Film Scouts Reviews

"The Tic Code"

by Andréa C. Basora

"The Tic Code" is an earnest, well-intentioned treatment of Tourette's Syndrome that ultimately fails to rise above the level of a TV-movie-of-the-week. It is a shame, because the film starts off along a rather original path. Miles (Christopher Marquette) is a young jazz prodigy who is hounded at school for his "weirdness"-his persistent facial and body tics. He finds some solace in the afternoons he spends playing the piano at a jazz club (the film has an impossibly idealized vision of Greenwich Village-what single mother seamstress could possibly afford to live within walking distance of the Village Vanguard?) and it is there he meets a mentor and father figure in the form of Tyrone (Gregory Hines), a saxophone player who also suffers from Tourette's.

Miles' own father, it is revealed in a series of none too subtle references, is a famous jazz musician himself, who could not deal with his son's condition and abandoned the family. If the film were not so intent on demonizing Miles' father as a self-centered, insensitive lout, his character might have provided the opportunity to examine the very real difficulties of raising a child with such a socially disruptive disease. Instead, director Gary Winick chooses the easy way out-the saintly mother who takes it all in stride. There is also an interesting idea floating around about music being an outlet for those who are handicapped either physically and emotionally, but Winick leaves it aside for safer terrain-indeed after the first half hour of "The Tic Code" we never hear Miles play again.
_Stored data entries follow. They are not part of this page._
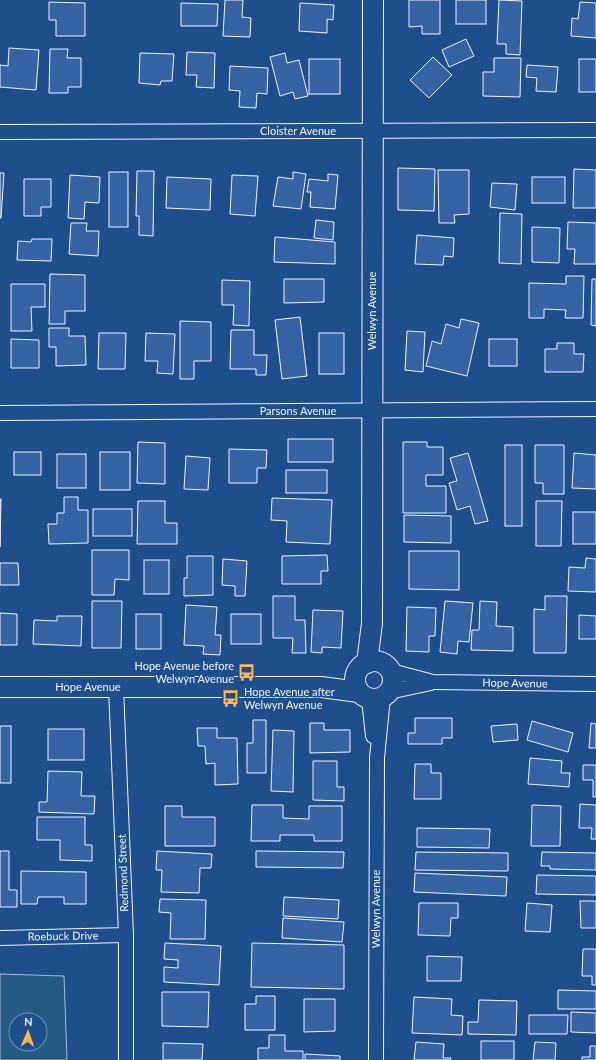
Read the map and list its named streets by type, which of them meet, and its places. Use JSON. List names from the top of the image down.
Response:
{
  "streets": {
    "street": [
      "Cloister Avenue",
      "Welwyn Avenue",
      "Parsons Avenue",
      "Hope Avenue",
      "Redmond Street",
      "Roebuck Drive"
    ]
  },
  "crossings": [
    ["Cloister Avenue", "Welwyn Avenue"],
    ["Welwyn Avenue", "Parsons Avenue"],
    ["Welwyn Avenue", "Hope Avenue"],
    ["Hope Avenue", "Redmond Street"],
    ["Redmond Street", "Roebuck Drive"]
  ],
  "places": {
    "bus stop": ["Hope Avenue before Welwyn Avenue", "Hope Avenue after Welwyn Avenue"]
  },
  "north": "top"
}
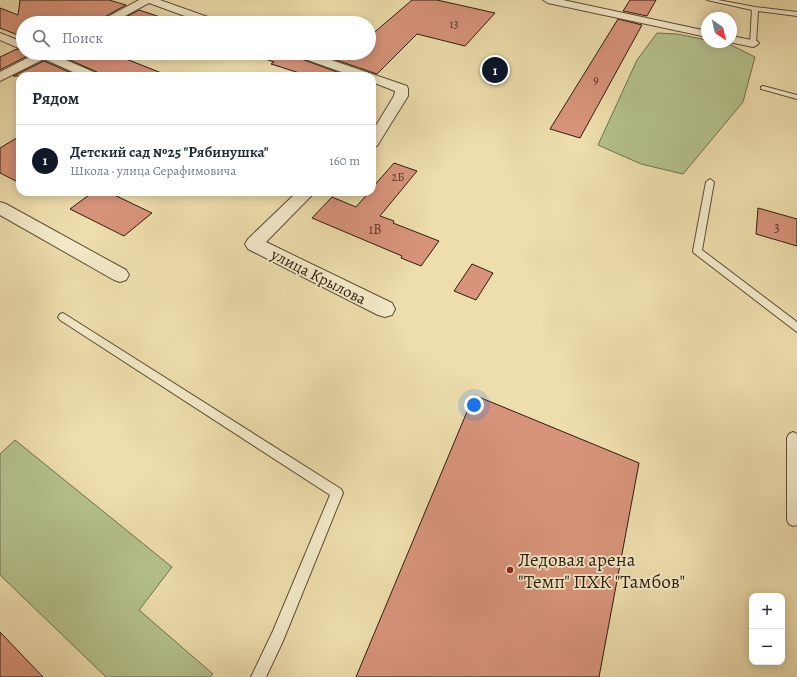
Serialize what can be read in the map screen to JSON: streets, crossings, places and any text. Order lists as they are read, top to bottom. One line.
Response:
{"streets":{"street":["улица Крылова"]},"places":["Ледовая арена \"Темп\" ПХК \"Тамбов\""],"house_numbers":["13","9","2Б","3","1В"],"north":"bottom right","page":{"search":"Поиск","pins":"1","heading":"Рядом","list":[{"mark":"1","name":"Детский сад №25 \"Рябинушка\"","note":"Школа · улица Серафимовича","value":"160 m"}],"map_buttons":["+","−"]}}
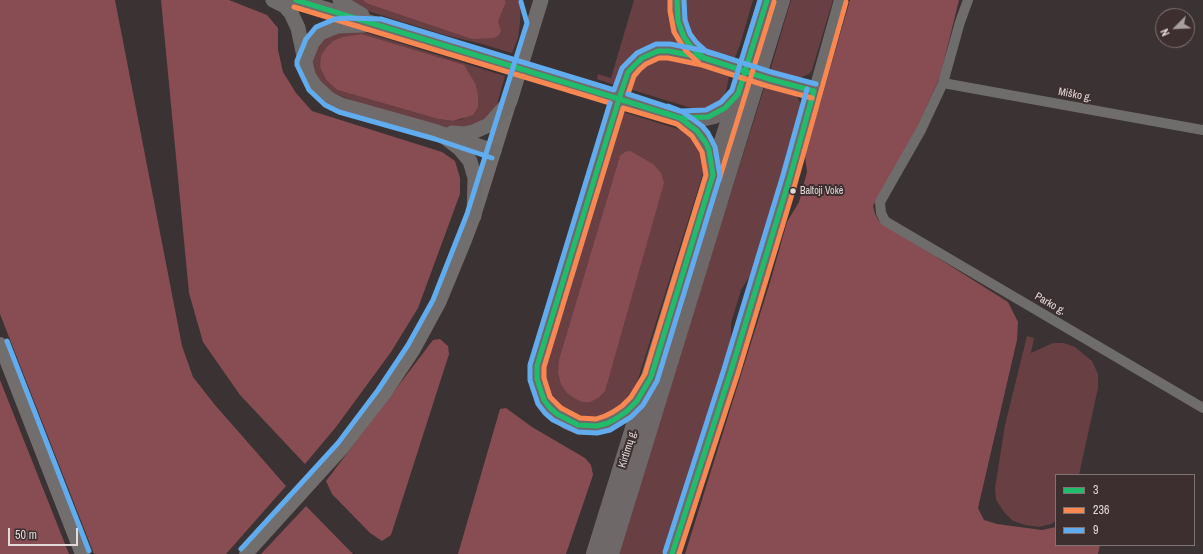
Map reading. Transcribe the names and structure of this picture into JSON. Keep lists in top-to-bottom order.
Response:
{
  "streets": {
    "highway": ["Kirtimų g."],
    "street": ["Miško g.", "Parko g."]
  },
  "crossings": [
    ["Miško g.", "Parko g."]
  ],
  "places": ["Baltoji Vokė"],
  "lines": ["transit line 3", "transit line 236", "transit line 9"],
  "legend": ["3", "236", "9"],
  "scale_bar": "50 m",
  "north": "bottom left"
}
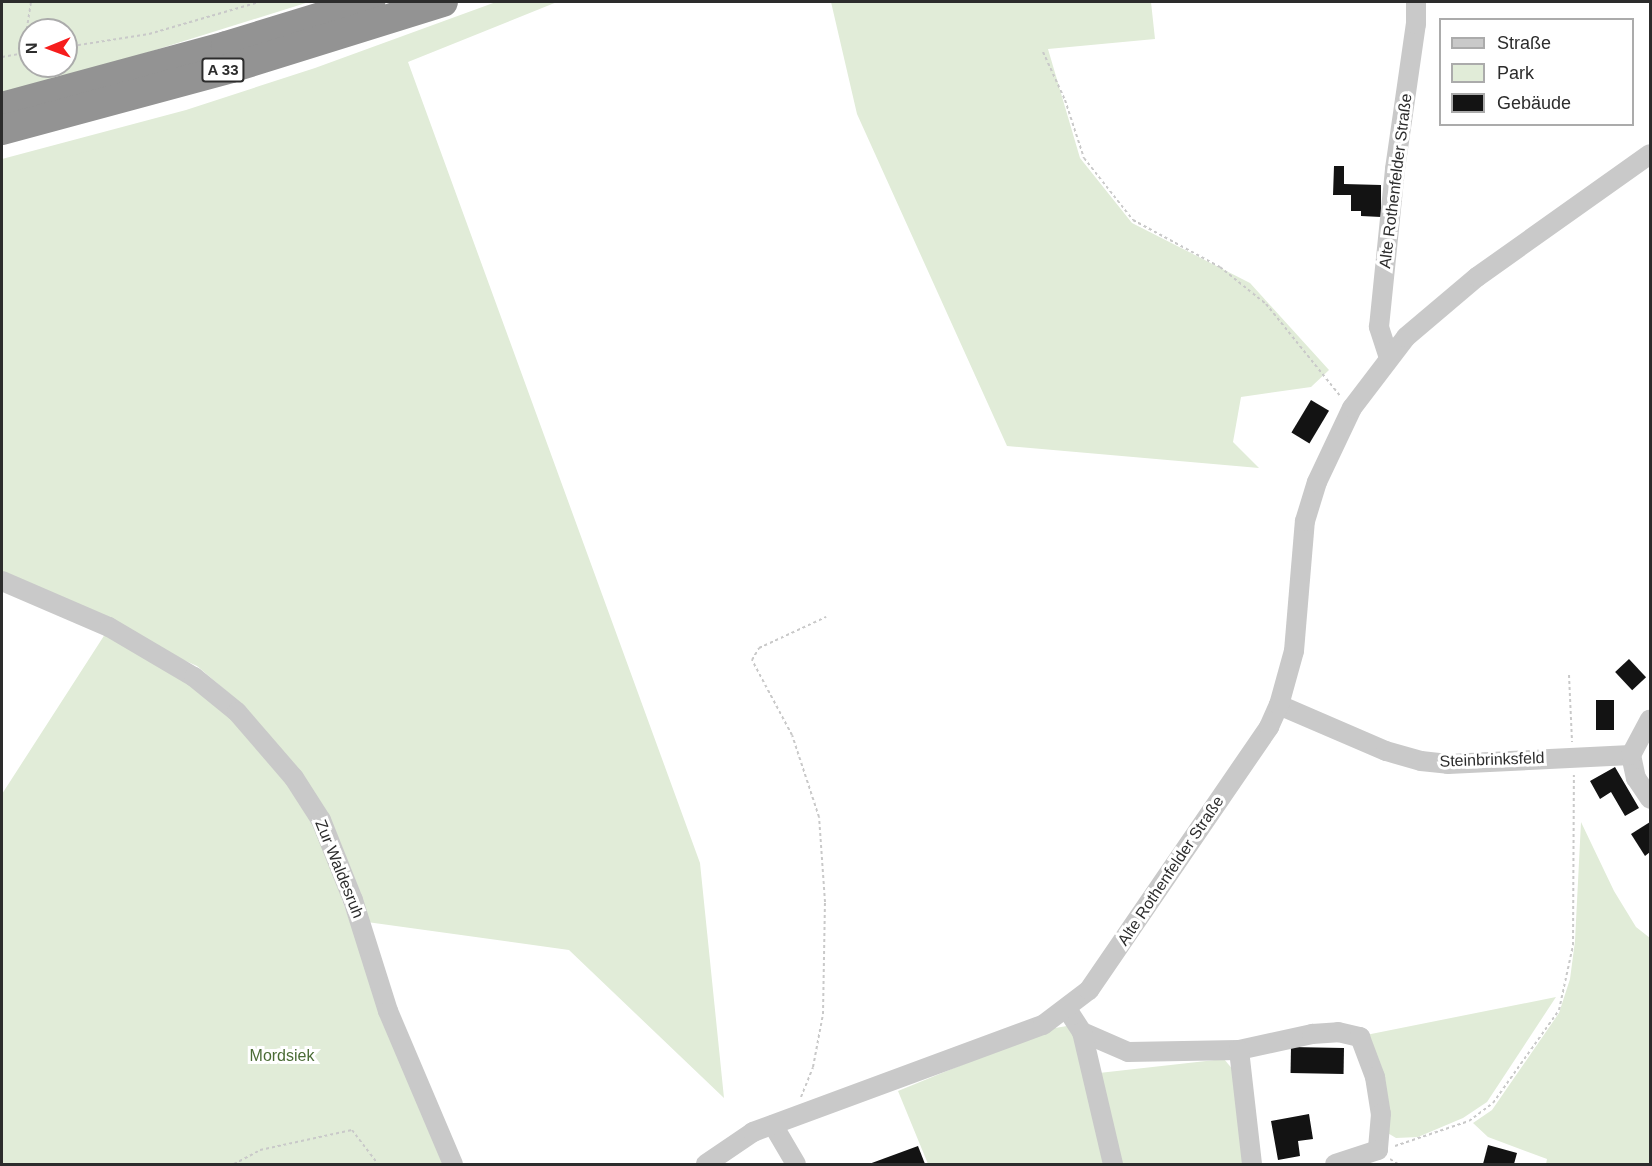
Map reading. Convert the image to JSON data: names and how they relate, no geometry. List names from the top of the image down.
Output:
{
  "streets": {
    "highway": ["A 33"],
    "street": ["Alte Rothenfelder Straße", "Steinbrinksfeld", "Zur Waldesruh"]
  },
  "crossings": [
    ["Alte Rothenfelder Straße", "Steinbrinksfeld"]
  ],
  "parks": ["Mordsiek"],
  "legend": ["Straße", "Park", "Gebäude"],
  "north": "left"
}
While there are some real and moving scenes--Miles asking his mother, "Which would you rather, no hands or no feet?"; Polly Draper (who also wrote the screenplay) as Miles' mother, Laura, shyly insecure on her first date with Tyrone--there is also some very clumsy storytelling. Fortunately, many of the film's flaws are smoothed over by the fine cast. As Laura, Draper, who has come a long way since her "thirtysomething" days, is just the right mix of sensible and sensitive, and Marquette, while charming and bright, is not afraid to play Miles as an obnoxious little brat when necessary. It is a pity that the film itself did not take as adventurous an approach.